The work of seizing live bears from the Kalandar community and sending them to bear rescue centres was taken up by Wildlife SOS, a conservation NGO that rescues and rehabilitates wildlife. Rakhi Sharma, convenor of the NGO told Mongabay-India, “At that time bear rescue centres were started in Agra, Bengaluru, Bhopal, Purulia and Hyderabad. The Hyderabad centre has since been closed down. The highest number of bears are now in the Agra centre. Between 2001 and 2009 there were around 300 bears that came to the centre. Around 250 of these are still alive. In Bengaluru there are 70 bears while in Bhopal there are 25 of them that have been taken from the Kalandar tribe.”

“When the bears were taken from Kalandars to these centres, the health of the animals was poor. They were weak. Many of them had developed infectious diseases like tuberculosis and were under-nourished. Many did not have teeth and nails and many had skin infections. There were also reports that when bears were aggressive, some Kalandars would make them blind. However, there were no such cases from Rajasthan but some other centres had blind bears coming,” Sharma said, adding that animal cruelty was rampant while training the animals for performances.

Atul Gupta, a veterinary officer with Van Vihar National Park in Bhopal was among the people who was involved in the rescue process. He told Mongabay-India, “In 2006 there were around eight bears that were rescued by us. The health of the bears was not good. As they were not exposed to the wildlife environment of the forest, their behaviour was also quite different. They turned into a human-fearing animals unlike their natural instinct.”

The Kalandar community members however deny allegations about animal cruelty and treatment of their bears. “We used to treat bears at par with our kids. If our own child and the bear fell ill at the same time we used to seek treatment for the bear first. It was because only if the bear was well could we earn money for the treatment of our children. We would pray for their health at the dargahs,” Nizam, another madari who now sells toothpaste powders, said.

Women of Kalandar community are learning new skills to get employment with support of an NGO. Photo by Madhav Sharma
Women of Kalandar community are learning new skills to get employment with support of an NGO. Photo by Madhav Sharma.

Ashwani Sharma, a social activist who works with the nomadic tribes, claims that the law was misused to trouble the madaris. “The government has double standards when it comes to cruelty towards animals. The orders for killing of monkeys in Himachal, nilgai in Bihar, pigs in Uttar Pradesh were issued by the government itself. Doesn’t that come under cruelty against animals?
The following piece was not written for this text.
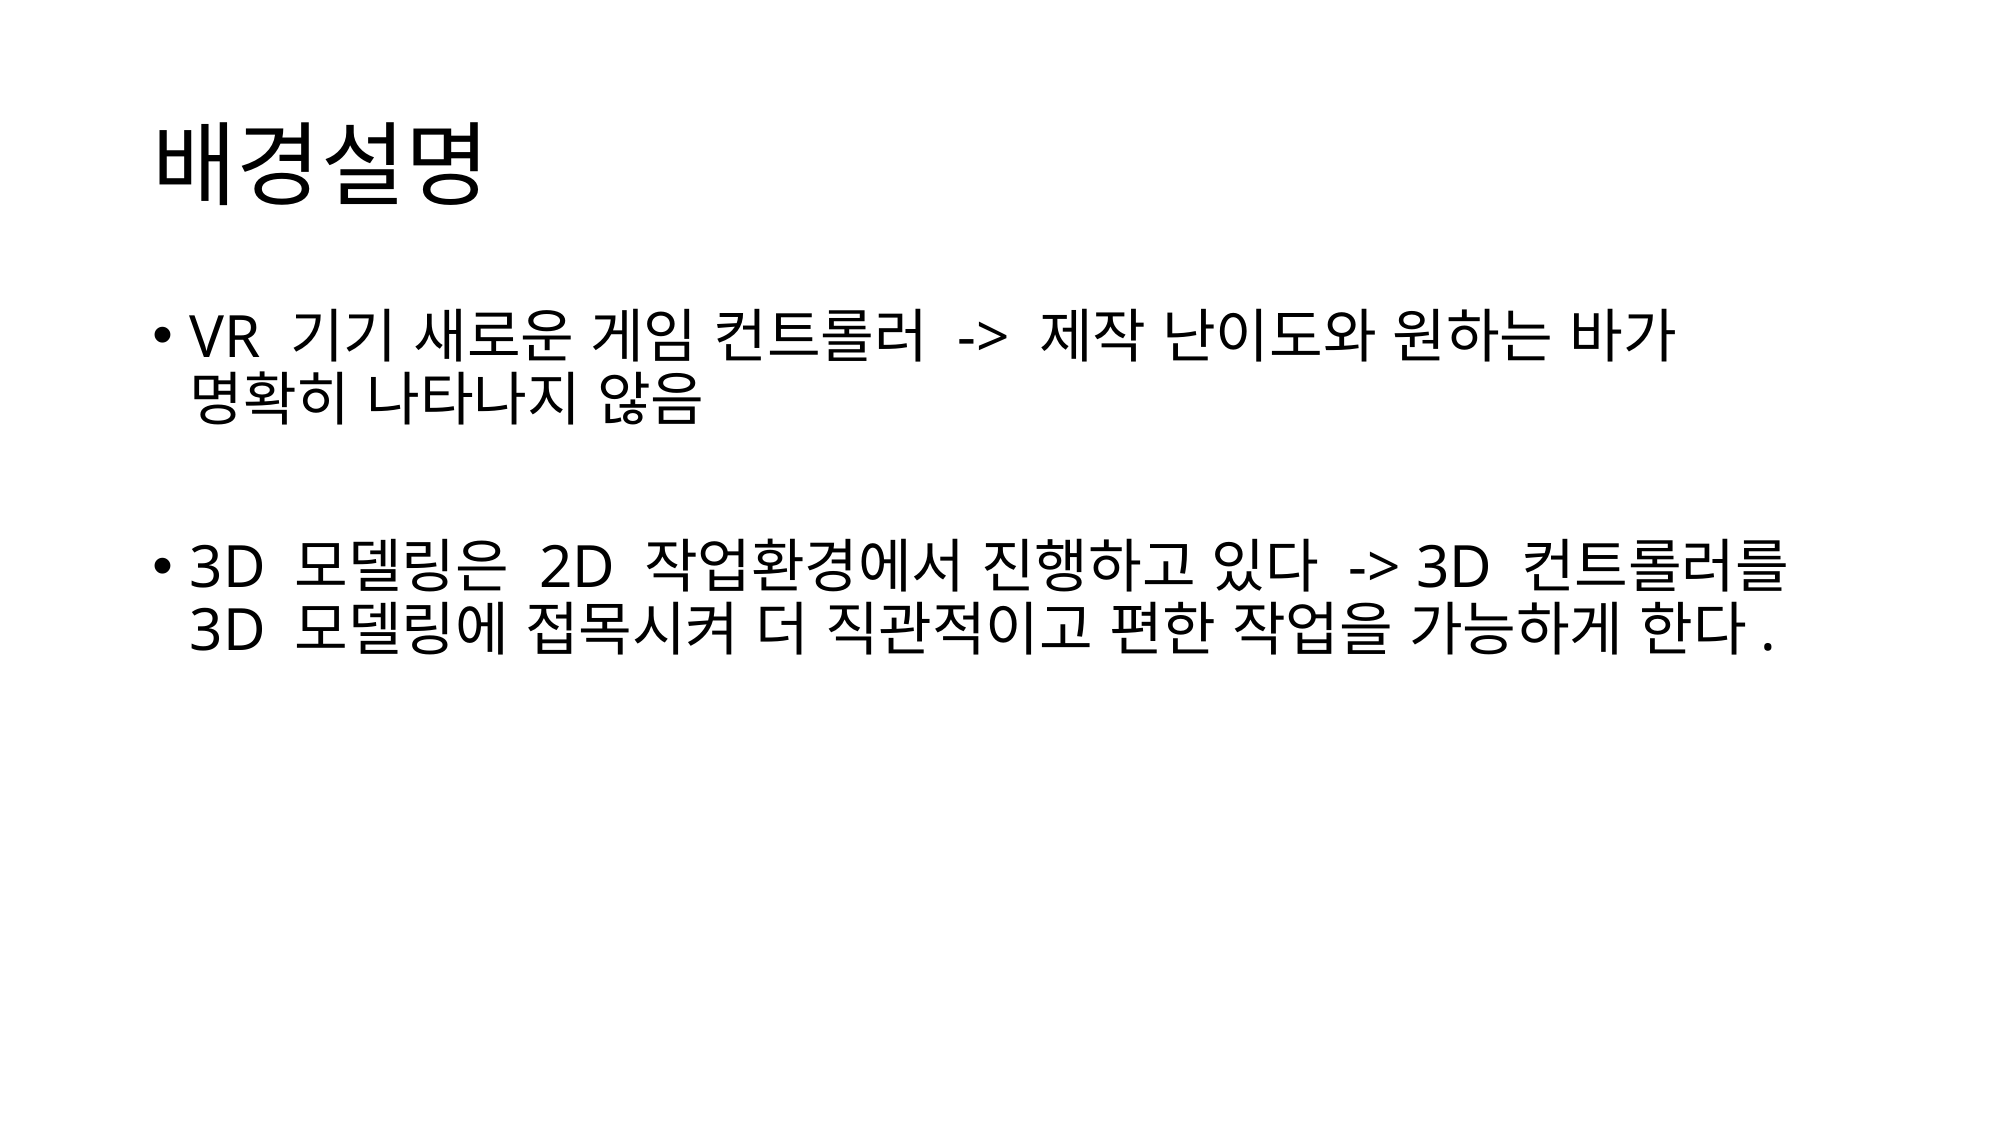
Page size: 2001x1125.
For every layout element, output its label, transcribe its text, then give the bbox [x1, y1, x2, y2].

title 배경설명 [137, 59, 1863, 278]
list VR 기기 새로운 게임 컨트롤러 -> 제작 난이도와 원하는 바가 명확히 나타나지 않음 3D 모델링은 2D 작업환경에서 진행하고 있다 -> 3D 컨트롤러를 3D 모델링에 접목시켜 더 직관적이고 편한 작업을 가능하게 한다. [137, 299, 1863, 1014]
In fact, the killers were even awarded. Why are the elephant rides at the Amer fort in Jaipur not considered under this law? Instead, in the same state, the madaris that in fact sustain themselves with pet shows by bears and monkeys, get booked under different sections of the law,” said the activist.

Sharma added that the nomadic tribe travel to different regions of the state and introduce bears to people who may not have seen them – several poor people still do not have an opportunity to visit zoos to see such wild animals. A similar claim is made by Mohammad too.
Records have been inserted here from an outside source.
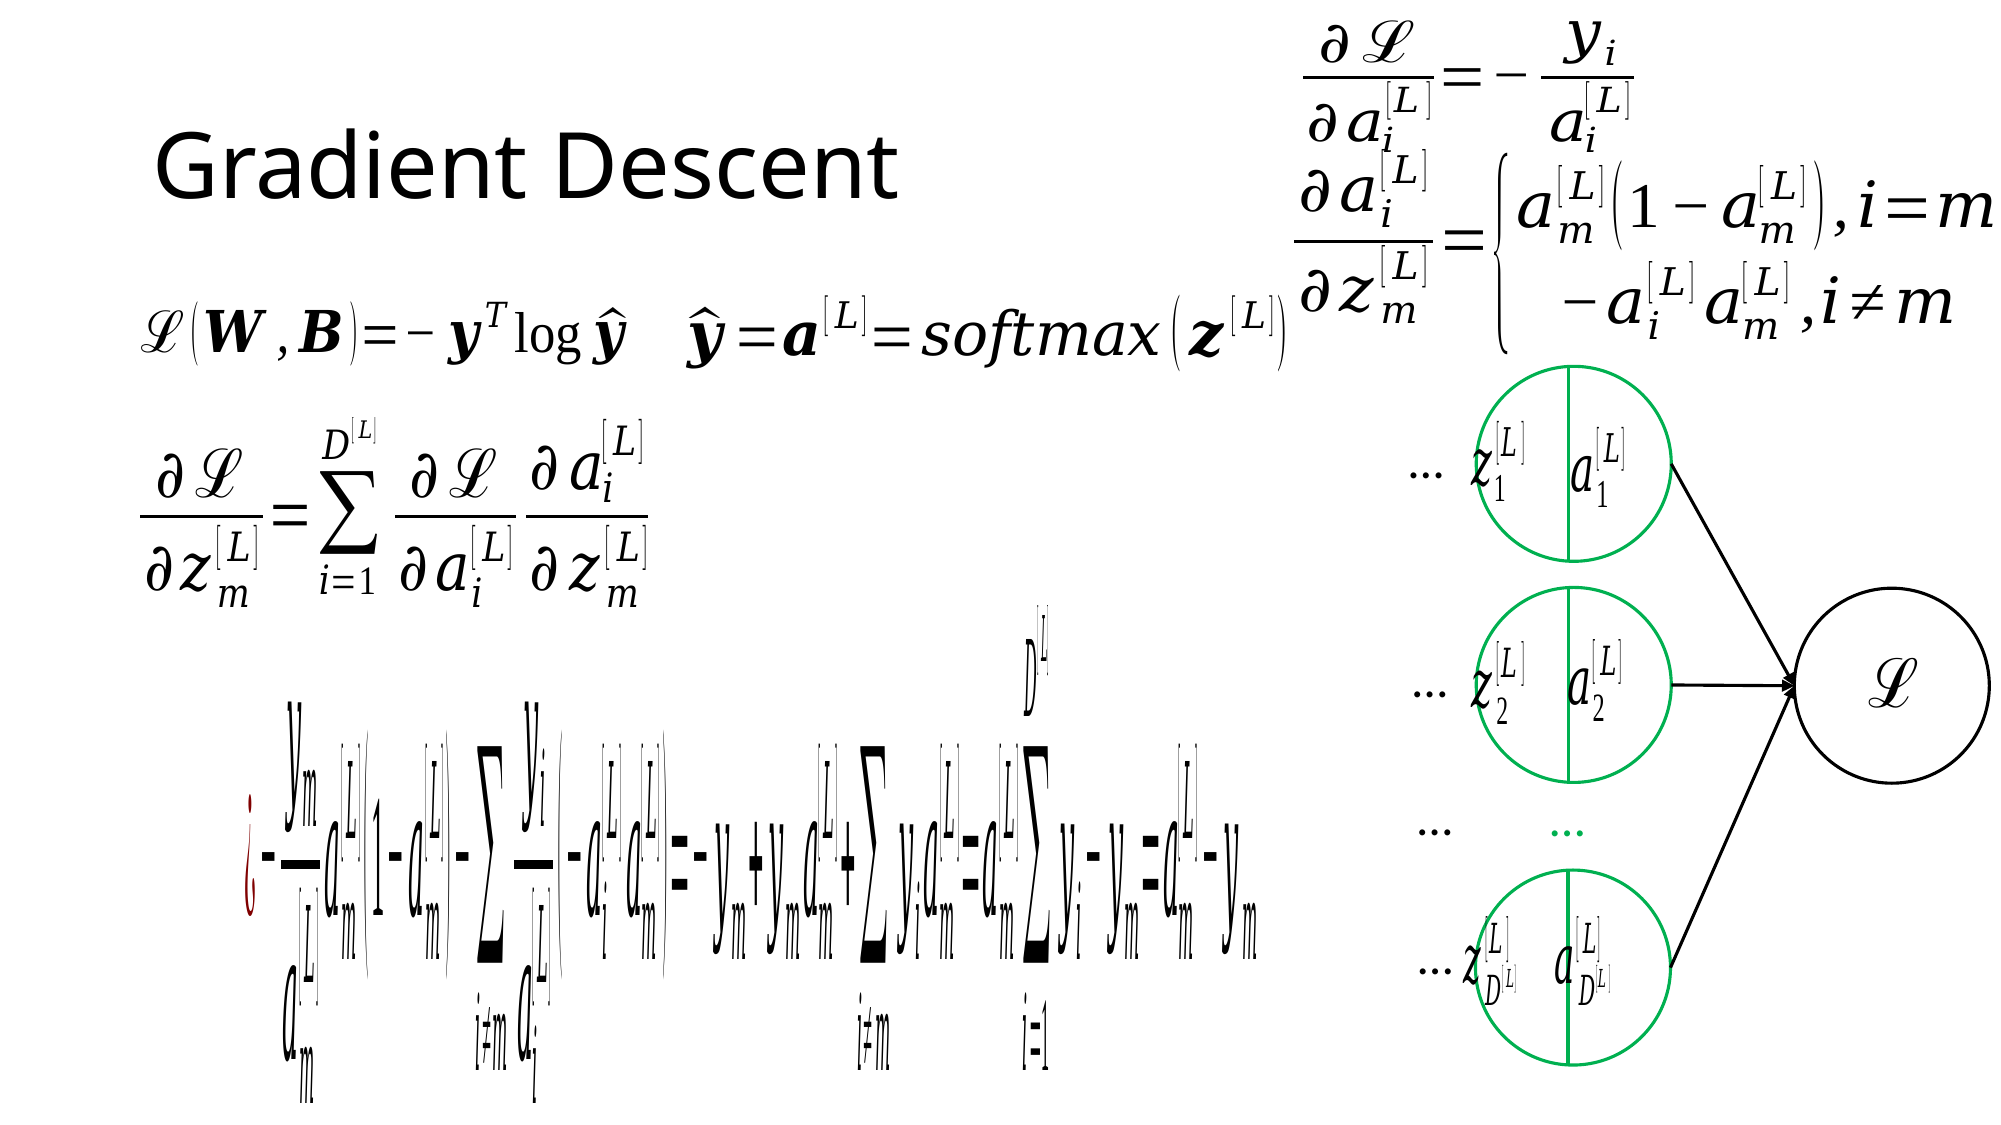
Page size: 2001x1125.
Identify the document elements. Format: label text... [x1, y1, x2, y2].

text_box … [1394, 421, 1469, 496]
text_box … [1403, 917, 1478, 992]
text_box … [1397, 639, 1473, 715]
text_box [1477, 869, 1672, 1067]
text_box … [1535, 778, 1610, 854]
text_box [1671, 463, 1795, 684]
title Gradient Descent [137, 59, 1863, 278]
text_box [1475, 365, 1673, 563]
text_box [1795, 587, 1991, 785]
text_box … [1402, 778, 1477, 854]
text_box [1475, 586, 1671, 778]
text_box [1670, 685, 1795, 968]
He also added, “We had been making a long pending demand of including us under the 32 nomadic (de-notified) tribes. This can help us in better jobs, education for our kids, reservation so that we can join the mainstream of the society.” Mohammad claims that even if the community members are given the lowest rank of forest department jobs it could help end their hardships.

Parasram comes from the Banjara community, one among the 32 denotified nomadic tribes of the state. He said, “Nomadic tribes often take their knowledge, science, and culture with them on the move. The government, while framing policies does not consider these things and that puts their very existence in question. That’s what has happened with the Kalandars.”